Lots of us have experienced feeling nervous having sober sex or feeling a little too pissed as we fall into bed with someone else and with the risk that can accompany BDSM sex, many people would be concerned about how much Dutch courage they seek out. ‘I never have more than one or two drinks, usually, I just hydrate myself. I only have conscious and sober sex so if one of my subs is drunk or on drugs, I don’t play and let her sober up,’ says our Global Dom. I’ve also discovered that drinking loads of water before, during and after a scene promotes healing from impact play. In the BDSM scene, there’s a big emphasis on SSC – Safe, Sane and Consensual. Activities that are riskier in nature are introduced in a way that is as safe as possible and all parties involved should be able to give informed consent.
Through learning from my wise professor, I’ve discovered that BDSM goes beyond impact pain. We all know it’s not just whips and chains, but there can also be psychological domination and mental control. Impact play is just one form of play and humiliation and degradation can be part of the game. Denial acts as a Dominant’s tool to control his or her sub and usually, a sub has to earn attention and respect from their Dominant. As is often the case in life, balance is key. By balancing punishment with reward, the dynamic is elevated. Our Dominant explains the psychology behind reward and punishment (hello, Skinner’s rats…): if a Dom can push a sub’s pain boundary a little further, they’ll get a reward. A sub then transforms the pain to pleasure (positive reinforcement of the pain, followed by punishment to receiving a reward).
Whether you’re engaging in impact play or mental domination, it’s through good communication that you can work out if you’re well-matched and if your wants and needs align.
It’s important to be aware of yourself and of your own triggers.Him again
(And I’d like to add that it’s worth bearing in mind that your wants and needs can change and you may find a trigger you didn’t realise you had.) And this is why aftercare is so important.
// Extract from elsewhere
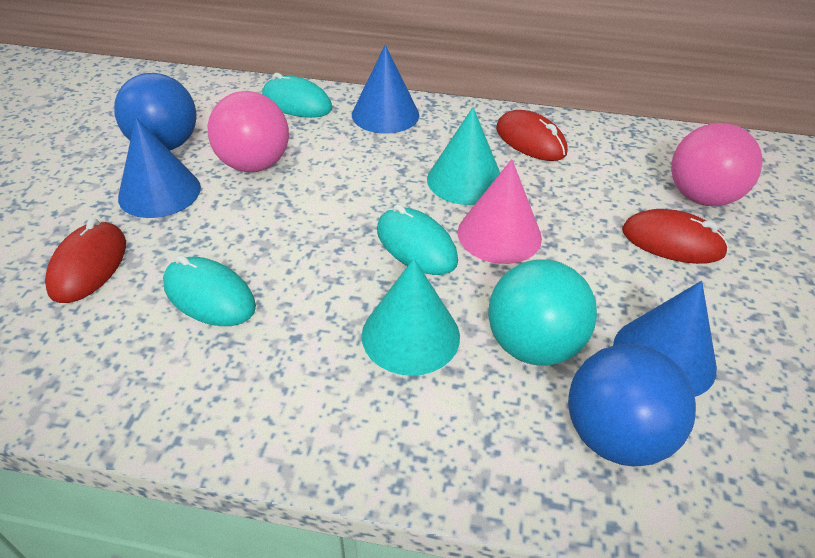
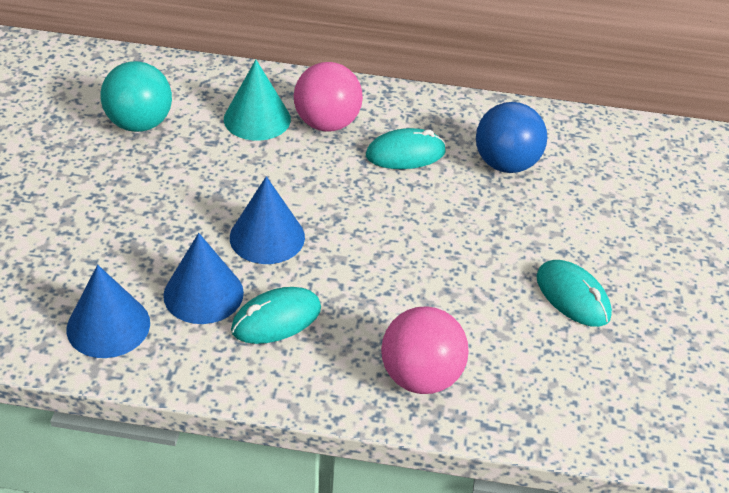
blue ball: [114,73,197,151] [568,344,696,466] = 2 -> [476,102,547,173] = 1
pink cone: [458,159,542,264] = 1 -> none = 0
red mouse: [45,218,126,303] [496,110,567,161] [622,209,729,264] = 3 -> none = 0
turquoise cone: [362,258,460,376] [427,107,500,205] = 2 -> [224,60,291,141] = 1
Aftercare can take any form; whatever the sub needs: cuddles, talking, a sleepover… the aim is to restore a sense of normality and leave the scene feeling balanced.
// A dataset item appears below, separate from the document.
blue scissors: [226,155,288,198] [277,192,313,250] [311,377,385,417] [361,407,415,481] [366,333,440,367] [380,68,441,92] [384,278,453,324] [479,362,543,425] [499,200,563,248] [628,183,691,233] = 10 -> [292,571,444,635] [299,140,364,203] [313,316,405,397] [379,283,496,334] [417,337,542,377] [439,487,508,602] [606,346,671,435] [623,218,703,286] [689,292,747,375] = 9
Depending on the aftercare the sub wants I wonder if there’s the worry that romance or emotions seep into the casual sex. I’ve always been able to separate sex from emotion, but I’m curious if this is as easy for others engaging in really intense sex. Does our Global Dom ever become emotionally attached to a play partner? Does he develop feelings for them? Has a partner ever been attached to him? Would that spoil the fun? How does he avoid a partner getting attached? ‘I’m very driven by emotions as I learned to manage them with time by knowing myself in different situations and the reason is that it helps me ‘live the moment’ which is never the same even with the same person. I do get emotionally attached to most of my regular partners, but it rarely develops into romantic feelings. I avoid others getting attached to me by setting up the scene very clearly. I try to communicate in the best way I can without any filters – usually it works very well as there aren’t any expectations.’
Whether you’re looking for a kinky one-night stand, regular raunchy sex or a BDSM relationship, communication is crucial. Discussing limits and desires, assuming you won’t be judged and knowing it’s okay to change your mind is all part of the dynamic. If you’re too embarrassed to talk about what you want and don’t want, maybe the BDSM scene isn’t quite right for you… just yet.